Indeed, under Ostin and Smith, Warner Bros. and its Reprise affiliate became home in the late ’60s and early ’70s to a host of critically and commercially successful rock and folk artists including James Taylor, Van Morrison, Neil Young, Joni Mitchell, Fleetwood Mac, Randy Newman and numerous others.

Raitt pointed out that Smith signed her twice: first in 1971 for Warner Bros., and again in 1989 after he’d taken over at Capitol Records, following a brief stint of a few months as the first paid president of the Recording Academy.

Smith’s relationships with a vast array of music industry heavyweights was telegraphed before the formal ceremony began, through a slide show of photos showing him with Frank Sinatra, Paul McCartney, Brian Wilson, Linda Ronstadt, the Eagles, Garth Brooks, Grateful Dead, Maurice White, Neil Diamond, Alice Cooper, Harry Nilsson and Liberace among others.

In addition, Tuesday’s audience included rapper MC Hammer, A&M Records co-founder Jerry Moss, Ode Records founder Lou Adler, producers Richard Perry and Jeff Ayeroff, record executive Clarence Avant, Lakers former star player turned coach turned general manager Jerry West, Sire Records founder Seymour Stein and entertainment lawyer-to-the-stars Donald Passman.

A&M Records co-founder Jerry Moss, left, Joe Smith, Eagles manager Irving Azoff and Warner Bros.
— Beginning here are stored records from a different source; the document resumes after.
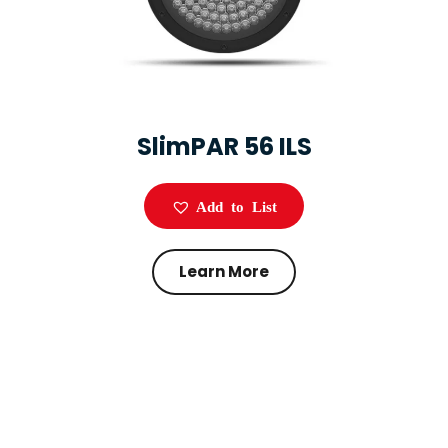
SlimPAR 56 ILS
Add to List
Learn More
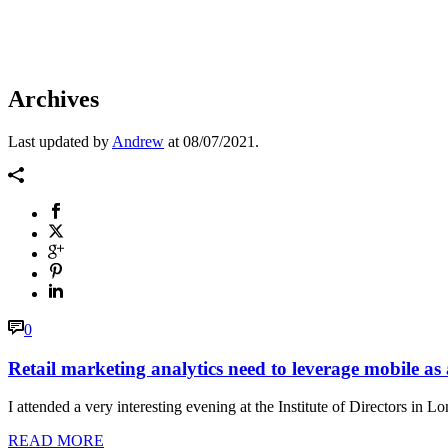
Archives
Last updated by
Andrew
at
08/07/2021
.
0
Retail marketing analytics need to leverage mobile as
I attended a very interesting evening at the Institute of Directors
READ MORE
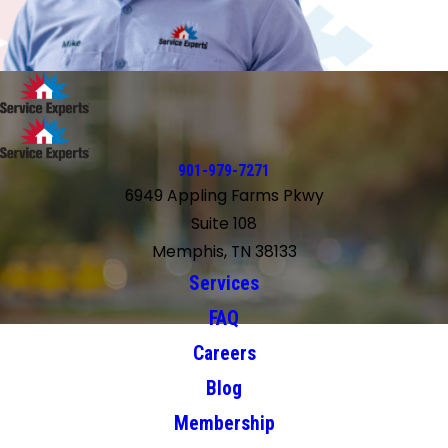
901-979-7271
6949 Appling Farms Pkwy
Suite 108
Memphis, TN 38133
Services
FAQ
Careers
Blog
Membership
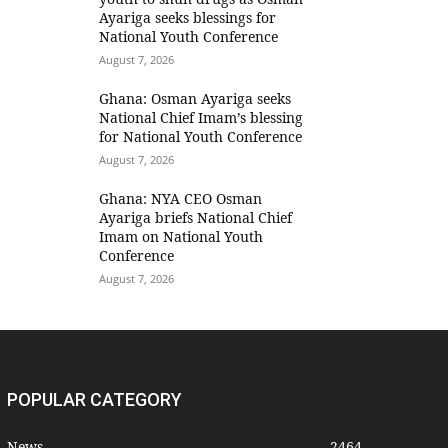
Ayariga seeks blessings for
National Youth Conference
August 7, 2026
Ghana: Osman Ayariga seeks
National Chief Imam’s blessing
for National Youth Conference
August 7, 2026
Ghana: NYA CEO Osman
Ayariga briefs National Chief
Imam on National Youth
Conference
August 7, 2026
POPULAR CATEGORY
News
2464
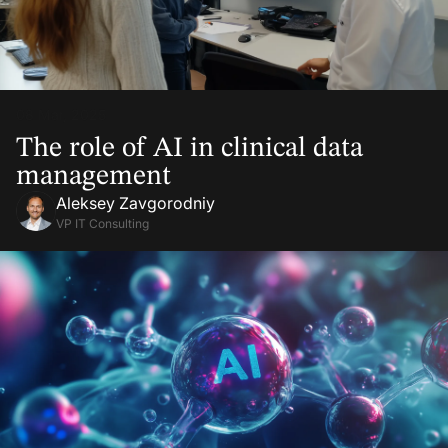
08 Mar, 2025
The role of AI in clinical data
management
Aleksey Zavgorodniy
VP IT Consulting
Records chairman Mo Ostin at a Lakers game at the Forum in Inglewood.
(Photograph from the Joe Smith family)

James Taylor’s video clip saluting Smith may have most succinctly captured the spirit that ran through all the testimonials.

“Joe was as good a record company head as one could hope to find,” he said. “It was a different era. Joe loved the music — and that made all the difference.”